[Data excerpts]
-- Opening Marker --

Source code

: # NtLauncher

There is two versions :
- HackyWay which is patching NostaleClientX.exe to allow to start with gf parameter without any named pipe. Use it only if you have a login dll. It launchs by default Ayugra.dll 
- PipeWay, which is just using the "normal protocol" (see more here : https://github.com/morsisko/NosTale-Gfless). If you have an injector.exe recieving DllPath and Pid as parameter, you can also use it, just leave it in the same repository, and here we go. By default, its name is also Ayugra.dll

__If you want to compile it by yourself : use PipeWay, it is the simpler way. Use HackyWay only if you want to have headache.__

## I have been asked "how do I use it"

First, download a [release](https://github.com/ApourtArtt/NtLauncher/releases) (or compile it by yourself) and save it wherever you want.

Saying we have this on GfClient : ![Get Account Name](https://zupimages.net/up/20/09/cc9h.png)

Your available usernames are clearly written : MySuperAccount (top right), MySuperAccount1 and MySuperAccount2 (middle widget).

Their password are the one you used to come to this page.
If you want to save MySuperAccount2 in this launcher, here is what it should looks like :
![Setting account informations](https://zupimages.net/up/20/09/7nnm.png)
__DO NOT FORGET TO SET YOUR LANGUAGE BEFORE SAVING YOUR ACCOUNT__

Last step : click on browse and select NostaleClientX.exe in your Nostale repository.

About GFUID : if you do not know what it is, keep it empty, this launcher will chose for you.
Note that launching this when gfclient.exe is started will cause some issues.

-- Closing Marker --

> Exercise aim
Reproduce the entries above in full, verbatim.

> Problem solution
Source code

: # NtLauncher

There is two versions :
- HackyWay which is patching NostaleClientX.exe to allow to start with gf parameter without any named pipe. Use it only if you have a login dll. It launchs by default Ayugra.dll 
- PipeWay, which is just using the "normal protocol" (see more here : https://github.com/morsisko/NosTale-Gfless). If you have an injector.exe recieving DllPath and Pid as parameter, you can also use it, just leave it in the same repository, and here we go. By default, its name is also Ayugra.dll

__If you want to compile it by yourself : use PipeWay, it is the simpler way. Use HackyWay only if you want to have headache.__

## I have been asked "how do I use it"

First, download a [release](https://github.com/ApourtArtt/NtLauncher/releases) (or compile it by yourself) and save it wherever you want.

Saying we have this on GfClient : ![Get Account Name](https://zupimages.net/up/20/09/cc9h.png)

Your available usernames are clearly written : MySuperAccount (top right), MySuperAccount1 and MySuperAccount2 (middle widget).

Their password are the one you used to come to this page.
If you want to save MySuperAccount2 in this launcher, here is what it should looks like :
![Setting account informations](https://zupimages.net/up/20/09/7nnm.png)
__DO NOT FORGET TO SET YOUR LANGUAGE BEFORE SAVING YOUR ACCOUNT__

Last step : click on browse and select NostaleClientX.exe in your Nostale repository.

About GFUID : if you do not know what it is, keep it empty, this launcher will chose for you.
Note that launching this when gfclient.exe is started will cause some issues.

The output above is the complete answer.